* _Given data_:
[Start of section]
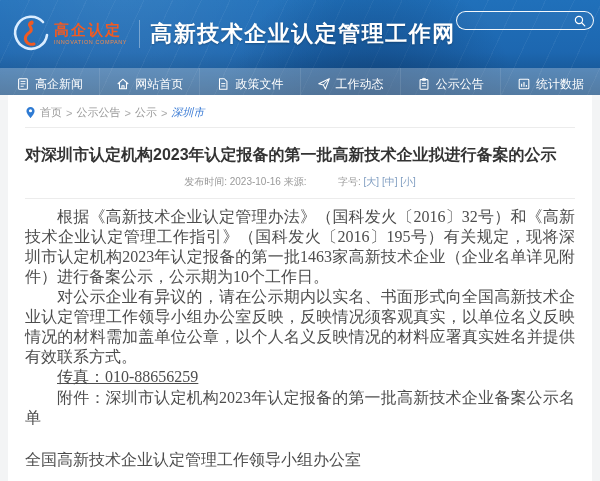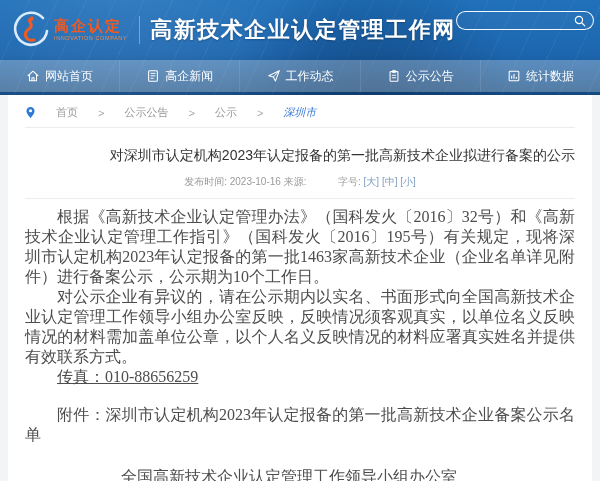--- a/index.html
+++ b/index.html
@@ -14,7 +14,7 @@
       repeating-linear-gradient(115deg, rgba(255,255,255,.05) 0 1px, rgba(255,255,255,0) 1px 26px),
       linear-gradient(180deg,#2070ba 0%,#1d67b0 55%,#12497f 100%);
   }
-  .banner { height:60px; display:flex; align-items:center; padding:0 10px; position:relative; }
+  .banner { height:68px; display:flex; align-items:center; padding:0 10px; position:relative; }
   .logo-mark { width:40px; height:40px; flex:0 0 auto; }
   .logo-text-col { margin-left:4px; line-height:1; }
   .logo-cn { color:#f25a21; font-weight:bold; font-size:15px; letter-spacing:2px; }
[End of section]
* _Exercise_: Word for word, output the whole listing, but not its pictures.

* _Reply to the task_:
--- a/index.html
+++ b/index.html
@@ -14,7 +14,7 @@
       repeating-linear-gradient(115deg, rgba(255,255,255,.05) 0 1px, rgba(255,255,255,0) 1px 26px),
       linear-gradient(180deg,#2070ba 0%,#1d67b0 55%,#12497f 100%);
   }
-  .banner { height:60px; display:flex; align-items:center; padding:0 10px; position:relative; }
+  .banner { height:68px; display:flex; align-items:center; padding:0 10px; position:relative; }
   .logo-mark { width:40px; height:40px; flex:0 0 auto; }
   .logo-text-col { margin-left:4px; line-height:1; }
   .logo-cn { color:#f25a21; font-weight:bold; font-size:15px; letter-spacing:2px; }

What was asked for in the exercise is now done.